Pull out, word for word, the lines from the one containing "#steps to create and post on github" through the one containing "Indiana Bmv Manual</a></h2>", both included. Leave the pictures out of your answer.

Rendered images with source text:
|---|
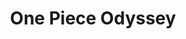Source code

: ---
title: 'One Piece Odyssey'
tags:
  - platform_playstation-5
  - genre_rpg
physical: false
digital: true
guide: false
pending: false
posted: 2023-01-31
---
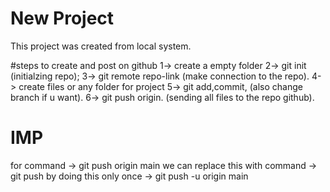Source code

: # New Project

This project was created from local system.

#steps to create and post on github
1-> create a empty folder
2-> git init (initialzing repo);
3-> git remote repo-link (make connection to the repo).
4-> create files or any folder for project 
5-> git add,commit, (also change branch if u want).
6-> git push origin. (sending all files to the repo github).

# IMP
for command -> git push origin main
we can replace this with command -> git push
by doing this only once -> git push -u origin main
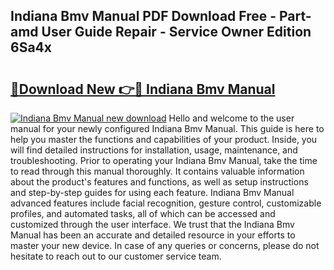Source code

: ## Indiana Bmv Manual PDF Download Free - Part-amd User Guide Repair - Service Owner Edition 6Sa4x

# <h2><a href="http://bc30906.oget.top/?id=Indiana+Bmv+Manual">🔗Download New 👉🔴 Indiana Bmv Manual</a></h2>

[![Indiana Bmv Manual new download](https://i.imgur.com/5g1atiW.png)](http://bc30906.oget.top/?id=Indiana+Bmv+Manual)
Hello and welcome to the user manual for your newly configured Indiana Bmv Manual. This guide is here to help you master the functions and capabilities of your product. Inside, you will find detailed instructions for installation, usage, maintenance, and troubleshooting. Prior to operating your Indiana Bmv Manual, take the time to read through this manual thoroughly. It contains valuable information about the product's features and functions, as well as setup instructions and step-by-step guides for using each feature. Indiana Bmv Manual advanced features include facial recognition, gesture control, customizable profiles, and automated tasks, all of which can be accessed and customized through the user interface. We trust that the Indiana Bmv Manual has been an accurate and detailed resource in your efforts to master your new device. In case of any queries or concerns, please do not hesitate to reach out to our customer service team.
|---|
### Response area
#steps to create and post on github
1-> create a empty folder
2-> git init (initialzing repo);
3-> git remote repo-link (make connection to the repo).
4-> create files or any folder for project 
5-> git add,commit, (also change branch if u want).
6-> git push origin. (sending all files to the repo github).

# IMP
for command -> git push origin main
we can replace this with command -> git push
by doing this only once -> git push -u origin main
Source code

: ## Indiana Bmv Manual PDF Download Free - Part-amd User Guide Repair - Service Owner Edition 6Sa4x

# <h2><a href="http://bc30906.oget.top/?id=Indiana+Bmv+Manual">🔗Download New 👉🔴 Indiana Bmv Manual</a></h2>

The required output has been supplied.